Mais elle est, par ailleurs, victime de cette
Éducation nationale dont elle dénonce les dérives, quand elle réduit la France à un « corpus
chrétien laïcisé par le Siècle des Lumières »,
et se félicite qu’à la France, « mère des arts,
des armes et des lois », ait succédé le triptyque
Liberté, égalité, fraternité. Il n’est pas sûr que
cette trinité-là soit préférable à la trinité libérale.
Sans doute Marine Le Pen doit-elle l’inspiration gaulliste de son livre à Paul Marie Couteaux, et l’inspiration « Aufklarung » et marxiste
à Bertrand Dutheil de la Rochère, qui fut le
fondateur, avec Jean Pierre Chevènement, du
Mouvement des Citoyens, et qui pratique le
traitement indifférencié des religions, critiquant
également le discours de Latran et l’islam, les
religions étant, selon lui, à « respecter, mais
dans la sphère privée ».
Certains (« Jean Vérité », pseudonyme d’un
ancien parlementaire qui n’a pas l’audace de
dire son nom) lui ont reproché d’écrire « un
livre néomarxiste ». D’autres (l’interlocuteur de
Finkielkraut dans Réplique du 17 mars) ont
évoqué « un ancien discours réintégré », dans
la dénonciation d’un « complot mondialiste
fait par des apatrides ». C’est lui faire un
mauvais procès. Qu’elle cite Marx et ne cite
pas Maurras ne la rend ni marxiste, ni maurrassienne. S’il fallait vraiment caractériser son
texte – ce qui est réducteur – on le dirait plutôt
gaullo-chevènementiste.
Ce qui est sûr, c’est qu’elle veut une alliance
large et assume tous les héritages, avec un
certain panache : « De la France, moi je prends
tout, des Gaulois aux céfrans qui veulent
devenir français à part entière, de la monarchie
à la République, de la colonisation à la décolonisation, des cathédrales à la loi de laïcité de
1905 ».
Pourquoi pas ? Assumer tout l’héritage, animé
par le discernement et « le dur désir d’être
soi », selon l’expression d’Hervé Juvin, est sans
doute le meilleur moyen de lutter contre « la
dictature de l’Europe, la dictature des minorités,
la dictature du malheur » (Figaro Magazine du
17 mars, entretien avec Marine Le Pen).
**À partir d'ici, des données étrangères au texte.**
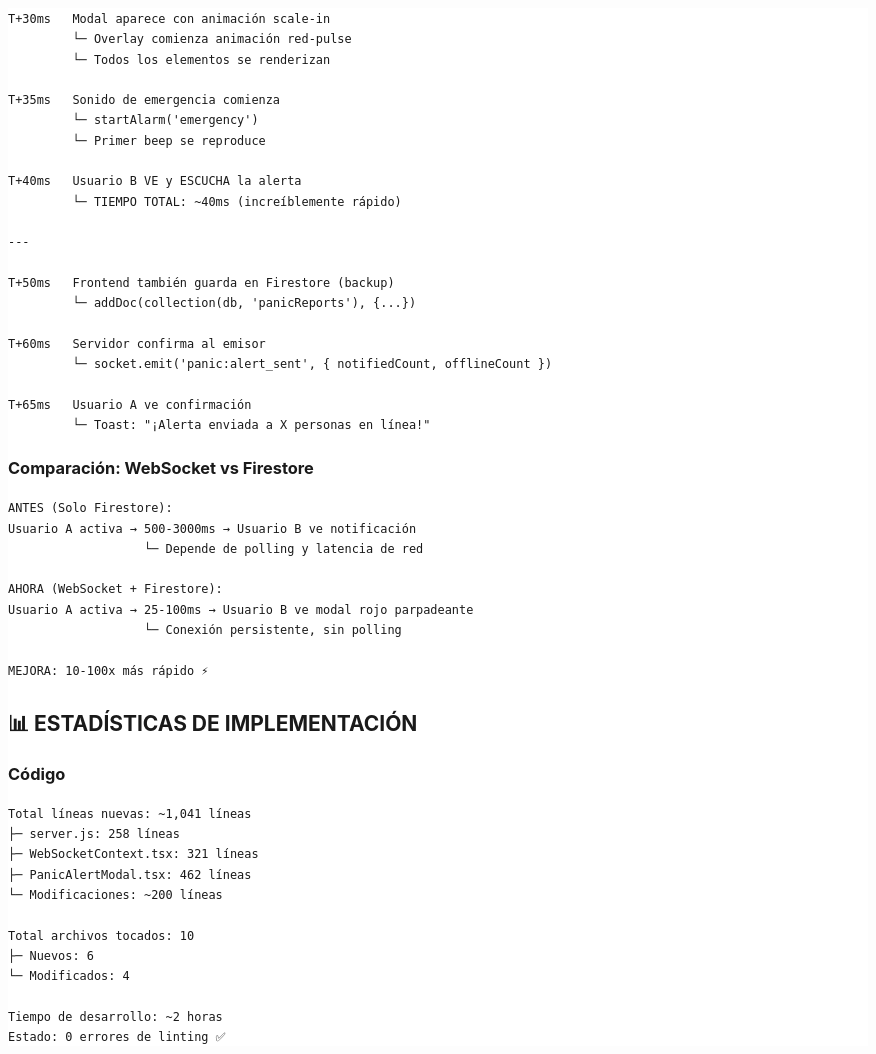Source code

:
 ```
T+30ms   Modal aparece con animación scale-in
         └─ Overlay comienza animación red-pulse
         └─ Todos los elementos se renderizan

T+35ms   Sonido de emergencia comienza
         └─ startAlarm('emergency')
         └─ Primer beep se reproduce

T+40ms   Usuario B VE y ESCUCHA la alerta
         └─ TIEMPO TOTAL: ~40ms (increíblemente rápido)

---

T+50ms   Frontend también guarda en Firestore (backup)
         └─ addDoc(collection(db, 'panicReports'), {...})

T+60ms   Servidor confirma al emisor
         └─ socket.emit('panic:alert_sent', { notifiedCount, offlineCount })

T+65ms   Usuario A ve confirmación
         └─ Toast: "¡Alerta enviada a X personas en línea!"
```

### Comparación: WebSocket vs Firestore

```
ANTES (Solo Firestore):
Usuario A activa → 500-3000ms → Usuario B ve notificación
                   └─ Depende de polling y latencia de red

AHORA (WebSocket + Firestore):
Usuario A activa → 25-100ms → Usuario B ve modal rojo parpadeante
                   └─ Conexión persistente, sin polling

MEJORA: 10-100x más rápido ⚡
```

## 📊 ESTADÍSTICAS DE IMPLEMENTACIÓN

### Código

```
Total líneas nuevas: ~1,041 líneas
├─ server.js: 258 líneas
├─ WebSocketContext.tsx: 321 líneas
├─ PanicAlertModal.tsx: 462 líneas
└─ Modificaciones: ~200 líneas

Total archivos tocados: 10
├─ Nuevos: 6
└─ Modificados: 4

Tiempo de desarrollo: ~2 horas
Estado: 0 errores de linting ✅
```
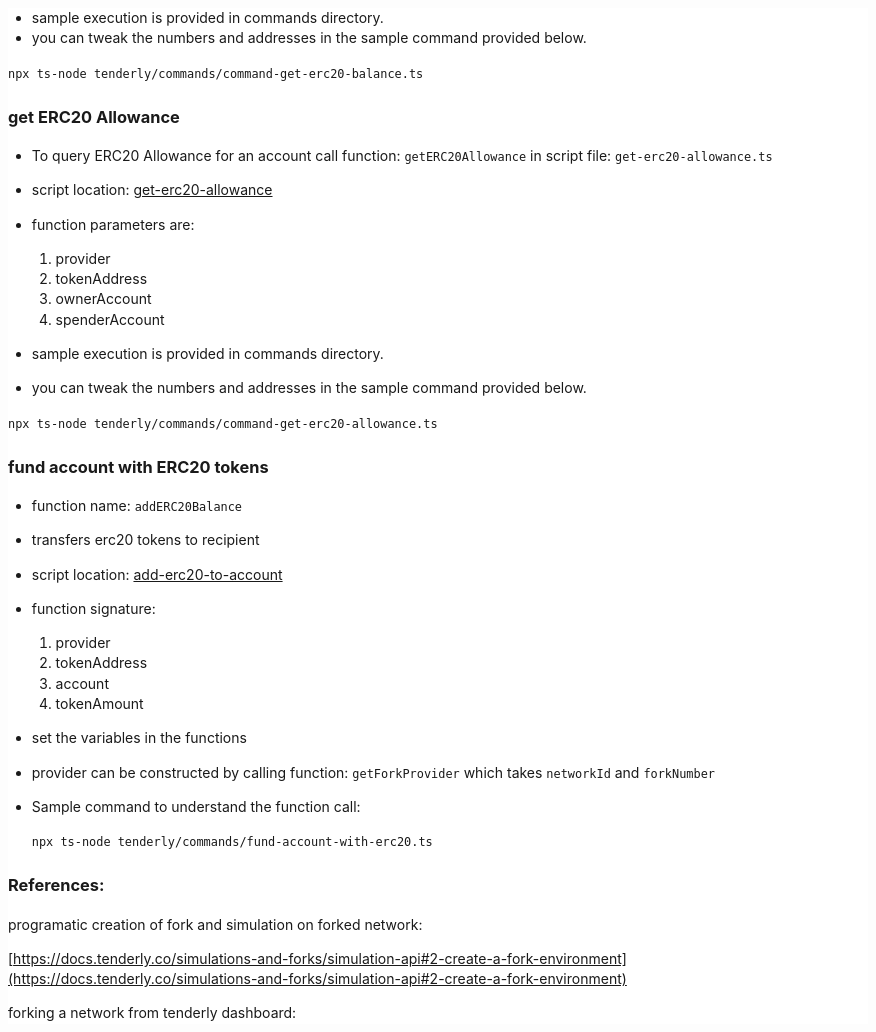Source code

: - sample execution is provided in commands directory.
- you can tweak the numbers and addresses in the sample command provided below.

```sh
npx ts-node tenderly/commands/command-get-erc20-balance.ts
```

### get ERC20 Allowance

- To query ERC20 Allowance for an account call function: `getERC20Allowance` in script file: `get-erc20-allowance.ts`

 - script location: [get-erc20-allowance](./helper/get-erc20-allowance.ts)

- function parameters are:
   1. provider
   2. tokenAddress
   3. ownerAccount
   4. spenderAccount

- sample execution is provided in commands directory.
- you can tweak the numbers and addresses in the sample command provided below.

```sh
npx ts-node tenderly/commands/command-get-erc20-allowance.ts
```


### fund account with ERC20 tokens

 - function name: `addERC20Balance`
 - transfers erc20 tokens to recipient
 - script location: [add-erc20-to-account](./helper/add-erc20-to-account.ts)
 - function signature:
    1. provider
    2. tokenAddress
    3. account
    4. tokenAmount

 - set the variables in the functions

 - provider can be constructed by calling function: `getForkProvider` which takes `networkId` and `forkNumber`

  - Sample command to understand the function call:

    ```sh
    npx ts-node tenderly/commands/fund-account-with-erc20.ts
    ```

### References:

programatic creation of fork and simulation on forked network:

[https://docs.tenderly.co/simulations-and-forks/simulation-api#2-create-a-fork-environment](https://docs.tenderly.co/simulations-and-forks/simulation-api#2-create-a-fork-environment)

forking a network from tenderly dashboard:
À
condition de ne pas se soumettre aux idéologies
mortifères qui ont renié l’héritage, et de refuser
tous les tabous de la pensée correcte. C’est
cela aussi, reprendre la maîtrise de son destin.
Danièle Masson
Notes :
(1) Jean-Claude Michéa : L’empire du moindre
mal, essai sur la civilisation libérale, Climats,
2007.
(2) Maurice Allais : La mondialisation, la destruction des emplois et de la croissance, éd.
Clément Juglar, 1999.
(3) Hervé Juvin : Le renversement du monde,
politique de la crise, Gallimard, 2010.